Die Krippe bleibt leer - kein Wunder, Maria ist erst im sechsten Monat!
Foto: Anika Kempf/evangelisch.de
Die Krippe bleibt leer - kein Wunder, Maria ist erst im sechsten Monat!
Alle Jahre wieder…
Weihnachten im September?
Alle Jahre wieder… beginnt die Weihnachtszeit im September, zumindest, wenn es nach dem Einzelhandel geht. "Was hilft das Jammern?" haben wir uns in der evangelisch.de-Redaktion gedacht. "Wenn das so ist, testen wir das mal!" Aber geht das?

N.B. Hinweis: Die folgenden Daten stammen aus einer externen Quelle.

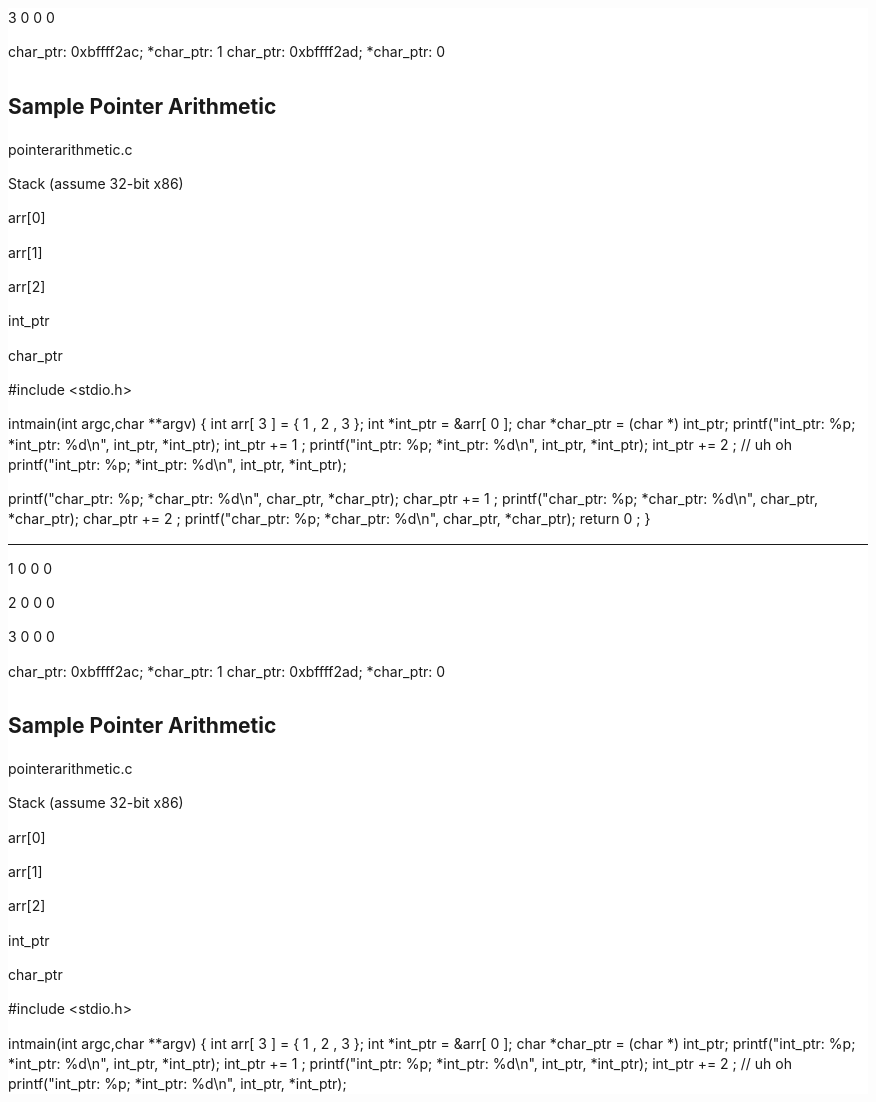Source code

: 3 0 0 0 

 char_ptr: 0xbffff2ac; *char_ptr: 1 char_ptr: 0xbffff2ad; *char_ptr: 0 

## Sample Pointer Arithmetic 

pointerarithmetic.c 

 Stack (assume 32-bit x86) 

arr[0] 

arr[1] 

arr[2] 

int_ptr 

char_ptr 

 #include <stdio.h> 

 intmain(int argc,char **argv) { int arr[ 3 ] = { 1 , 2 , 3 }; int *int_ptr = &arr[ 0 ]; char *char_ptr = (char *) int_ptr; printf("int_ptr: %p; *int_ptr: %d\n", int_ptr, *int_ptr); int_ptr += 1 ; printf("int_ptr: %p; *int_ptr: %d\n", int_ptr, *int_ptr); int_ptr += 2 ; // uh oh printf("int_ptr: %p; *int_ptr: %d\n", int_ptr, *int_ptr); 

 printf("char_ptr: %p; *char_ptr: %d\n", char_ptr, *char_ptr); char_ptr += 1 ; printf("char_ptr: %p; *char_ptr: %d\n", char_ptr, *char_ptr); char_ptr += 2 ; printf("char_ptr: %p; *char_ptr: %d\n", char_ptr, *char_ptr); return 0 ; } 

---

1 0 0 0 

2 0 0 0 

3 0 0 0 

 char_ptr: 0xbffff2ac; *char_ptr: 1 char_ptr: 0xbffff2ad; *char_ptr: 0 

## Sample Pointer Arithmetic 

pointerarithmetic.c 

 Stack (assume 32-bit x86) 

arr[0] 

arr[1] 

arr[2] 

int_ptr 

char_ptr 

 #include <stdio.h> 

 intmain(int argc,char **argv) { int arr[ 3 ] = { 1 , 2 , 3 }; int *int_ptr = &arr[ 0 ]; char *char_ptr = (char *) int_ptr; printf("int_ptr: %p; *int_ptr: %d\n", int_ptr, *int_ptr); int_ptr += 1 ; printf("int_ptr: %p; *int_ptr: %d\n", int_ptr, *int_ptr); int_ptr += 2 ; // uh oh printf("int_ptr: %p; *int_ptr: %d\n", int_ptr, *int_ptr); 
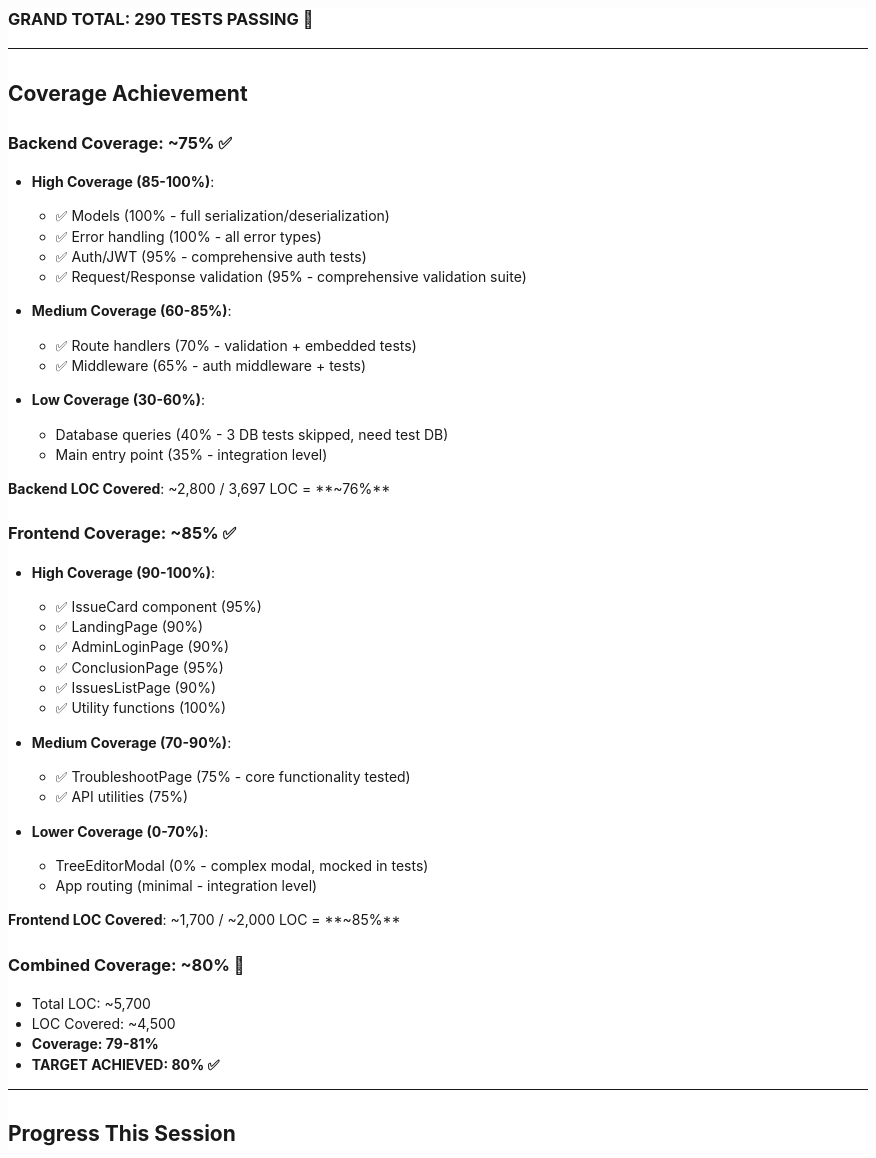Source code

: ### **GRAND TOTAL: 290 TESTS PASSING** 🚀

---

## Coverage Achievement

### Backend Coverage: **~75%** ✅
- **High Coverage (85-100%)**:
  - ✅ Models (100% - full serialization/deserialization)
  - ✅ Error handling (100% - all error types)
  - ✅ Auth/JWT (95% - comprehensive auth tests)
  - ✅ Request/Response validation (95% - comprehensive validation suite)

- **Medium Coverage (60-85%)**:
  - ✅ Route handlers (70% - validation + embedded tests)
  - ✅ Middleware (65% - auth middleware + tests)

- **Low Coverage (30-60%)**:
  - Database queries (40% - 3 DB tests skipped, need test DB)
  - Main entry point (35% - integration level)

**Backend LOC Covered**: ~2,800 / 3,697 LOC = **~76%**

### Frontend Coverage: **~85%** ✅
- **High Coverage (90-100%)**:
  - ✅ IssueCard component (95%)
  - ✅ LandingPage (90%)
  - ✅ AdminLoginPage (90%)
  - ✅ ConclusionPage (95%)
  - ✅ IssuesListPage (90%)
  - ✅ Utility functions (100%)

- **Medium Coverage (70-90%)**:
  - ✅ TroubleshootPage (75% - core functionality tested)
  - ✅ API utilities (75%)

- **Lower Coverage (0-70%)**:
  - TreeEditorModal (0% - complex modal, mocked in tests)
  - App routing (minimal - integration level)

**Frontend LOC Covered**: ~1,700 / ~2,000 LOC = **~85%**

### **Combined Coverage: ~80%** 🎯
- Total LOC: ~5,700
- LOC Covered: ~4,500
- **Coverage: 79-81%**
- **TARGET ACHIEVED: 80% ✅**

---

## Progress This Session
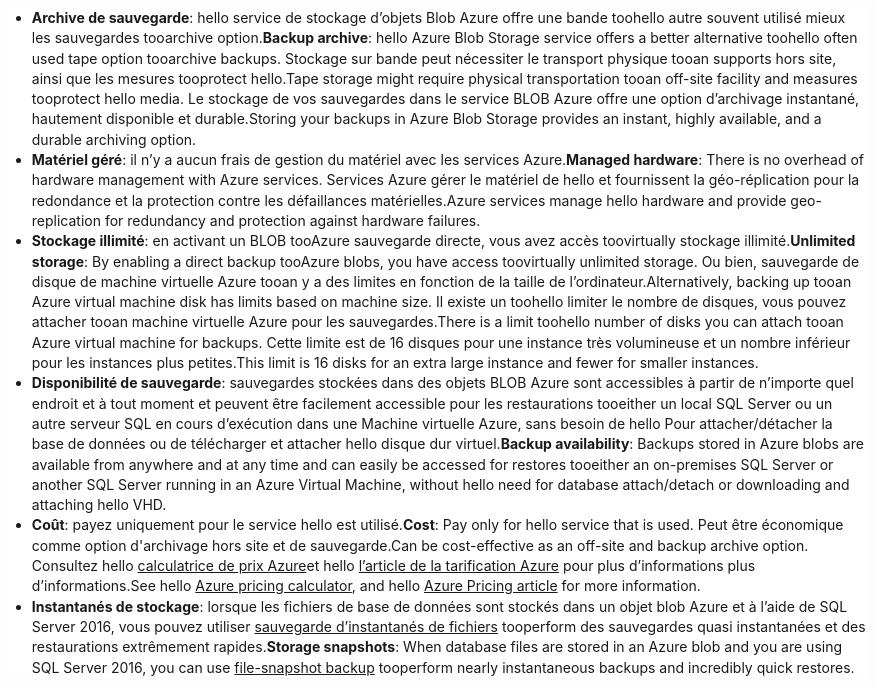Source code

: * <span data-ttu-id="ed256-122">**Archive de sauvegarde**: hello service de stockage d’objets Blob Azure offre une bande toohello autre souvent utilisé mieux les sauvegardes tooarchive option.</span><span class="sxs-lookup"><span data-stu-id="ed256-122">**Backup archive**: hello Azure Blob Storage service offers a better alternative toohello often used tape option tooarchive backups.</span></span> <span data-ttu-id="ed256-123">Stockage sur bande peut nécessiter le transport physique tooan supports hors site, ainsi que les mesures tooprotect hello.</span><span class="sxs-lookup"><span data-stu-id="ed256-123">Tape storage might require physical transportation tooan off-site facility and measures tooprotect hello media.</span></span> <span data-ttu-id="ed256-124">Le stockage de vos sauvegardes dans le service BLOB Azure offre une option d’archivage instantané, hautement disponible et durable.</span><span class="sxs-lookup"><span data-stu-id="ed256-124">Storing your backups in Azure Blob Storage provides an instant, highly available, and a durable archiving option.</span></span>
* <span data-ttu-id="ed256-125">**Matériel géré**: il n’y a aucun frais de gestion du matériel avec les services Azure.</span><span class="sxs-lookup"><span data-stu-id="ed256-125">**Managed hardware**: There is no overhead of hardware management with Azure services.</span></span> <span data-ttu-id="ed256-126">Services Azure gérer le matériel de hello et fournissent la géo-réplication pour la redondance et la protection contre les défaillances matérielles.</span><span class="sxs-lookup"><span data-stu-id="ed256-126">Azure services manage hello hardware and provide geo-replication for redundancy and protection against hardware failures.</span></span>
* <span data-ttu-id="ed256-127">**Stockage illimité**: en activant un BLOB tooAzure sauvegarde directe, vous avez accès toovirtually stockage illimité.</span><span class="sxs-lookup"><span data-stu-id="ed256-127">**Unlimited storage**: By enabling a direct backup tooAzure blobs, you have access toovirtually unlimited storage.</span></span> <span data-ttu-id="ed256-128">Ou bien, sauvegarde de disque de machine virtuelle Azure tooan y a des limites en fonction de la taille de l’ordinateur.</span><span class="sxs-lookup"><span data-stu-id="ed256-128">Alternatively, backing up tooan Azure virtual machine disk has limits based on machine size.</span></span> <span data-ttu-id="ed256-129">Il existe un toohello limiter le nombre de disques, vous pouvez attacher tooan machine virtuelle Azure pour les sauvegardes.</span><span class="sxs-lookup"><span data-stu-id="ed256-129">There is a limit toohello number of disks you can attach tooan Azure virtual machine for backups.</span></span> <span data-ttu-id="ed256-130">Cette limite est de 16 disques pour une instance très volumineuse et un nombre inférieur pour les instances plus petites.</span><span class="sxs-lookup"><span data-stu-id="ed256-130">This limit is 16 disks for an extra large instance and fewer for smaller instances.</span></span>
* <span data-ttu-id="ed256-131">**Disponibilité de sauvegarde**: sauvegardes stockées dans des objets BLOB Azure sont accessibles à partir de n’importe quel endroit et à tout moment et peuvent être facilement accessible pour les restaurations tooeither un local SQL Server ou un autre serveur SQL en cours d’exécution dans une Machine virtuelle Azure, sans besoin de hello Pour attacher/détacher la base de données ou de télécharger et attacher hello disque dur virtuel.</span><span class="sxs-lookup"><span data-stu-id="ed256-131">**Backup availability**: Backups stored in Azure blobs are available from anywhere and at any time and can easily be accessed for restores tooeither an on-premises SQL Server or another SQL Server running in an Azure Virtual Machine, without hello need for database attach/detach or downloading and attaching hello VHD.</span></span>
* <span data-ttu-id="ed256-132">**Coût**: payez uniquement pour le service hello est utilisé.</span><span class="sxs-lookup"><span data-stu-id="ed256-132">**Cost**: Pay only for hello service that is used.</span></span> <span data-ttu-id="ed256-133">Peut être économique comme option d'archivage hors site et de sauvegarde.</span><span class="sxs-lookup"><span data-stu-id="ed256-133">Can be cost-effective as an off-site and backup archive option.</span></span> <span data-ttu-id="ed256-134">Consultez hello [calculatrice de prix Azure](http://go.microsoft.com/fwlink/?LinkId=277060 "calculatrice de tarification")et hello [l’article de la tarification Azure](http://go.microsoft.com/fwlink/?LinkId=277059 "tarification article") pour plus d’informations plus d’informations.</span><span class="sxs-lookup"><span data-stu-id="ed256-134">See hello [Azure pricing calculator](http://go.microsoft.com/fwlink/?LinkId=277060 "Pricing Calculator"), and hello [Azure Pricing article](http://go.microsoft.com/fwlink/?LinkId=277059 "Pricing article") for more information.</span></span>
* <span data-ttu-id="ed256-135">**Instantanés de stockage**: lorsque les fichiers de base de données sont stockés dans un objet blob Azure et à l’aide de SQL Server 2016, vous pouvez utiliser [sauvegarde d’instantanés de fichiers](http://msdn.microsoft.com/library/mt169363.aspx) tooperform des sauvegardes quasi instantanées et des restaurations extrêmement rapides.</span><span class="sxs-lookup"><span data-stu-id="ed256-135">**Storage snapshots**: When database files are stored in an Azure blob and you are using SQL Server 2016, you can use [file-snapshot backup](http://msdn.microsoft.com/library/mt169363.aspx) tooperform nearly instantaneous backups and incredibly quick restores.</span></span>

Es duftet. Nach Zimt und Schokolade. Und nach Schnee. Das liegt daran, dass der aus der Sprühdose kommt. Aber das so entstandene Tannenbäumchen am Fenster des Konferenzraums versucht immerhin tapfer, winterliche Stimmung zu verbreiten. Die gehört doch dazu, wenn man Weihnachten feiert, oder? Andererseits wird in Südafrika am Strand gegrillt an Heiligabend. Und hierzulande war es schließlich im letzten Jahr auch locker 15 Grad warm, als die Lichter an den Weihnachtsbäumen entzündet wurden. Winter ist anders. Aber ist deswegen auch weniger Weihnachten?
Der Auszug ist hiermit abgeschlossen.